EXERCISE BRIEF: Before printing, remove every picture; then print the lines below exactly, from the first line through the line containing "assign dtc_out = In1;".

[Electronic design automation data]
+++++
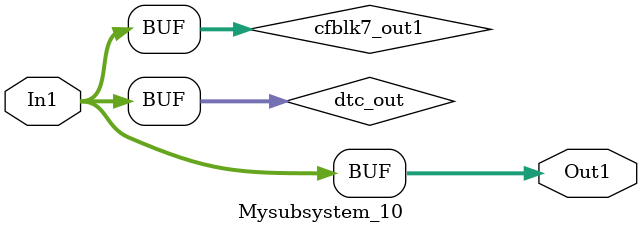
<source format=v>



`timescale 1 ns / 1 ns

module Mysubsystem_10
          (In1,
           Out1);


  input   [7:0] In1;  // uint8
  output  [7:0] Out1;  // uint8


  wire [7:0] dtc_out;  // ufix8
  wire [7:0] cfblk7_out1;  // uint8


  assign dtc_out = In1;



  assign cfblk7_out1 = dtc_out;



  assign Out1 = cfblk7_out1;

endmodule  // Mysubsystem_10


</source>
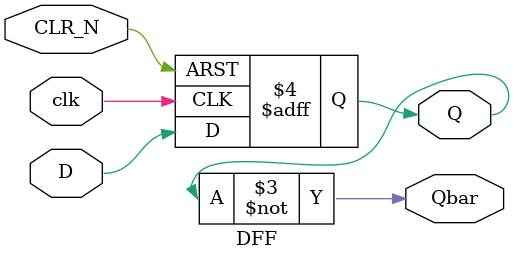
<source format=sv>
`timescale 1ns / 1ps

module DFF(
input logic clk,
input logic  D,
input logic CLR_N,
output logic Q,
output logic Qbar
    );
    
    always_ff @(posedge clk, negedge CLR_N) begin
        if(~CLR_N) begin
        Q<=8'b00000000;
       end
            else begin
            Q<=D;
            end
    
    end
    assign Qbar=~Q;
endmodule

</source>
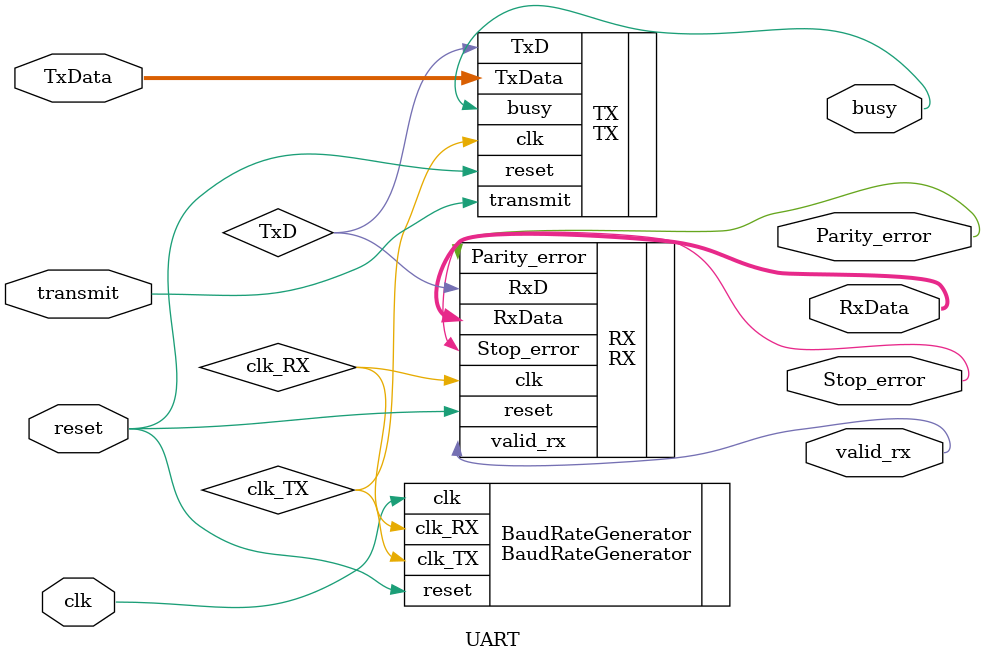
<source format=v>
module UART (
    input clk,reset,transmit,
    input [7:0] TxData,
    output [7:0] RxData,
    output valid_rx,Parity_error,Stop_error,busy
);
wire clk_RX,clk_TX,TxD;

//BaudRateGenerator
BaudRateGenerator BaudRateGenerator(.clk(clk),.reset(reset),.clk_TX(clk_TX),.clk_RX(clk_RX));

//TX
TX TX(.clk(clk_TX),.reset(reset),.transmit(transmit),.TxData(TxData),.TxD(TxD),.busy(busy));

//RX
RX RX (.clk(clk_RX),.reset(reset),.RxD(TxD),.valid_rx(valid_rx),.Parity_error(Parity_error),
.Stop_error(Stop_error),.RxData(RxData));
endmodule 

</source>
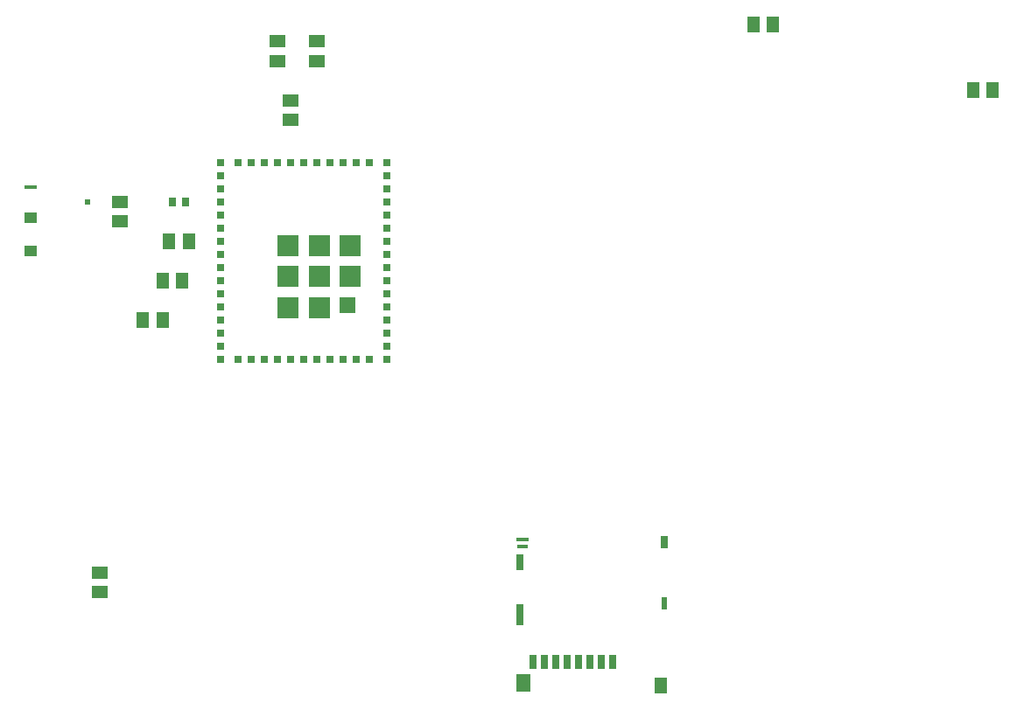
<source format=gtp>
G75*
%MOIN*%
%OFA0B0*%
%FSLAX25Y25*%
%IPPOS*%
%LPD*%
%AMOC8*
5,1,8,0,0,1.08239X$1,22.5*
%
%ADD10R,0.05118X0.05906*%
%ADD11R,0.05906X0.05118*%
%ADD12R,0.02756X0.03543*%
%ADD13R,0.03150X0.03150*%
%ADD14R,0.07874X0.07874*%
%ADD15R,0.05906X0.05906*%
%ADD16R,0.04724X0.03937*%
%ADD17R,0.04724X0.01181*%
%ADD18R,0.01969X0.01969*%
%ADD19R,0.03150X0.05512*%
%ADD20R,0.05315X0.07087*%
%ADD21R,0.04567X0.05906*%
%ADD22R,0.02362X0.04528*%
%ADD23R,0.02559X0.05118*%
%ADD24R,0.02559X0.08425*%
%ADD25R,0.02559X0.06299*%
%ADD26R,0.04331X0.01772*%
%ADD27R,0.04528X0.01772*%
D10*
X0051260Y0164300D03*
X0058740Y0164300D03*
X0058760Y0179300D03*
X0066240Y0179300D03*
X0068740Y0194300D03*
X0061260Y0194300D03*
X0283760Y0276800D03*
X0291240Y0276800D03*
X0367510Y0251800D03*
X0374990Y0251800D03*
D11*
X0035000Y0060560D03*
X0035000Y0068040D03*
X0042500Y0201810D03*
X0042500Y0209290D03*
X0107500Y0240560D03*
X0107500Y0248040D03*
X0102500Y0263060D03*
X0102500Y0270540D03*
X0117500Y0270540D03*
X0117500Y0263060D03*
D12*
X0067559Y0209300D03*
X0062441Y0209300D03*
D13*
X0080925Y0209300D03*
X0080925Y0204300D03*
X0080925Y0199300D03*
X0080925Y0194300D03*
X0080925Y0189300D03*
X0080925Y0184300D03*
X0080925Y0179300D03*
X0080925Y0174300D03*
X0080925Y0169300D03*
X0080925Y0164300D03*
X0080925Y0159300D03*
X0080925Y0154300D03*
X0080925Y0149300D03*
X0087500Y0149300D03*
X0092500Y0149300D03*
X0097500Y0149300D03*
X0102500Y0149300D03*
X0107500Y0149300D03*
X0112500Y0149300D03*
X0117500Y0149300D03*
X0122500Y0149300D03*
X0127500Y0149300D03*
X0132500Y0149300D03*
X0137500Y0149300D03*
X0144094Y0149320D03*
X0144094Y0154320D03*
X0144094Y0159320D03*
X0144094Y0164320D03*
X0144094Y0169320D03*
X0144094Y0174320D03*
X0144094Y0179320D03*
X0144094Y0184320D03*
X0144094Y0189320D03*
X0144094Y0194320D03*
X0144094Y0199320D03*
X0144094Y0204320D03*
X0144094Y0209320D03*
X0144094Y0214320D03*
X0144094Y0219320D03*
X0144094Y0224320D03*
X0137500Y0224300D03*
X0132500Y0224300D03*
X0127500Y0224300D03*
X0122500Y0224300D03*
X0117500Y0224300D03*
X0112500Y0224300D03*
X0107500Y0224300D03*
X0102500Y0224300D03*
X0097500Y0224300D03*
X0092500Y0224300D03*
X0087500Y0224300D03*
X0080925Y0224300D03*
X0080925Y0219300D03*
X0080925Y0214300D03*
D14*
X0106594Y0192706D03*
X0118406Y0192706D03*
X0130217Y0192706D03*
X0130217Y0180894D03*
X0118406Y0180894D03*
X0106594Y0180894D03*
X0106594Y0169083D03*
X0118406Y0169083D03*
D15*
X0129232Y0170068D03*
D16*
X0008543Y0190678D03*
X0008543Y0203276D03*
D17*
X0008543Y0214891D03*
D18*
X0030394Y0209379D03*
D19*
X0199843Y0034044D03*
X0204173Y0034044D03*
X0208504Y0034044D03*
X0212835Y0034044D03*
X0217165Y0034044D03*
X0221496Y0034044D03*
X0225827Y0034044D03*
X0230157Y0034044D03*
D20*
X0196339Y0025973D03*
D21*
X0248701Y0024989D03*
D22*
X0249882Y0056387D03*
D23*
X0249882Y0079713D03*
D24*
X0195059Y0052076D03*
D25*
X0195059Y0072076D03*
D26*
X0195945Y0078001D03*
D27*
X0196043Y0080599D03*
M02*

</source>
+++++
RESPONSE FOR THIS EXERCISE:
<source format=v>



`timescale 1 ns / 1 ns

module Mysubsystem_10
          (In1,
           Out1);


  input   [7:0] In1;  // uint8
  output  [7:0] Out1;  // uint8


  wire [7:0] dtc_out;  // ufix8
  wire [7:0] cfblk7_out1;  // uint8


  assign dtc_out = In1;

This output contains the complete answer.